Afaik this happened with every single instance of a communist country. Communism seems like a pretty good idea on the surface, but then why does it always become autocratic?
Afaik this happened with every single instance of a communist country. Communism seems like a pretty good idea on the surface, but then why does it always become autocratic?
Lots of reasons, but here’s one:
Because one of, if not the main purpose of money is to provide a decentralized way of transferring information about economic needs and capabilities. Without that mechanism in place, the only way of determining where goods can be created and where they need to go (a massive problem that it is a daily miracle we don’t generally have to deal with) is by an overbearing authoritarian state.
Spoken like someone that hasn’t paid attention to the supply chains of places like Walmart.

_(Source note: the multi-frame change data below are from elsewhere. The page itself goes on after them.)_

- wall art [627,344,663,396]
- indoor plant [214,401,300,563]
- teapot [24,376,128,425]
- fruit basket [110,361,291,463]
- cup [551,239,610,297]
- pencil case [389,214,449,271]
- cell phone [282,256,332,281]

We already have command economies. They exist and are functional. The owners are simply siphoning away the surplus value.

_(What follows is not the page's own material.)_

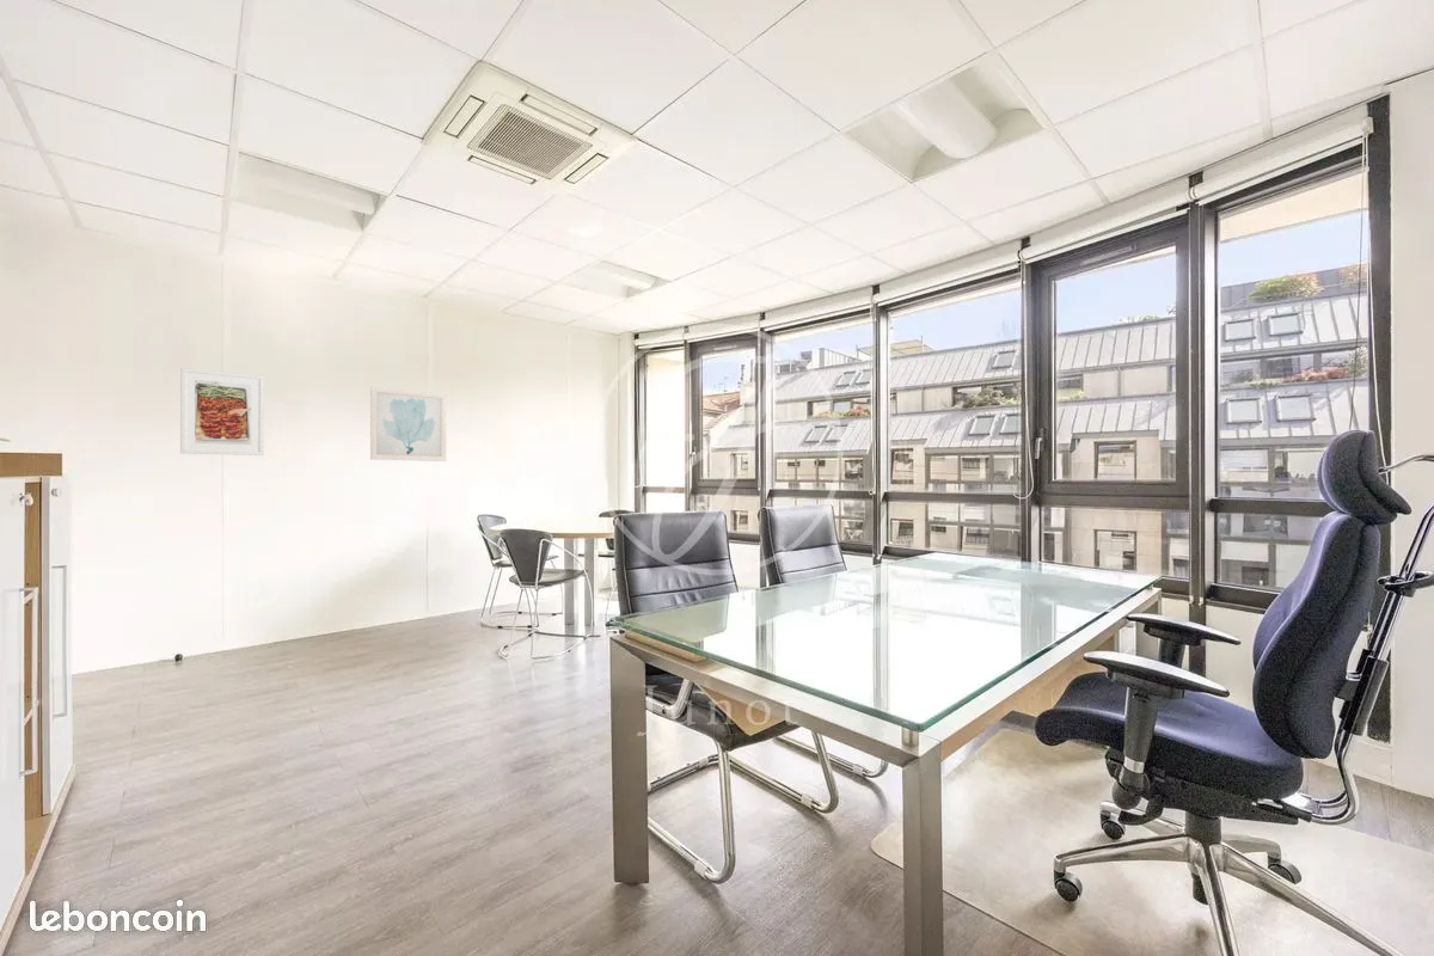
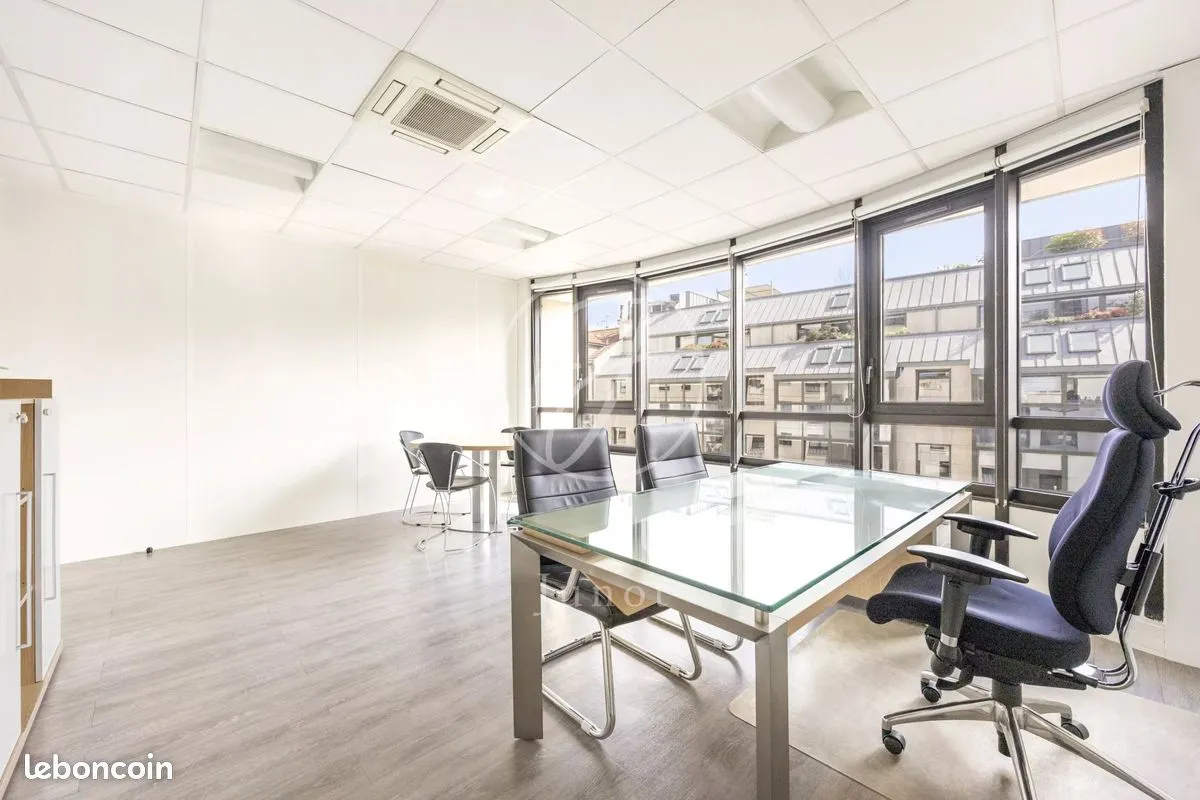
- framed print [179,367,265,456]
- wall art [369,386,448,462]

As large as Walmart is, it is still absolute peanuts compared to the scale and (especially) dynamism of global production and consumption as a whole. Global supply chains have to change much faster and in arbitrary ways, compared to the centralized chains of something like Walmart, which in turn is also still subject to the external pressures of competition – even just hypothetical competition based on some hypothetical course of action is a powerful constraint.
So you’re saying you agree?
Walmart is absolutely a result of capitalism, those intricate supply chains are in place to make money. Maybe we could do it without a common way to track needs for a while, but would it adapt? Would the alternative resist corruption better? The invention of Money almost seems an inevitable consequence from one perspective.
I don’t think this answers the original question, but it’s an interesting side topic.
That really depends on what you mean by money and how it’s used in the economy. David Graeber wrote a really great book covering this called “Debt: The First 5,000 Years” that I highly recommend.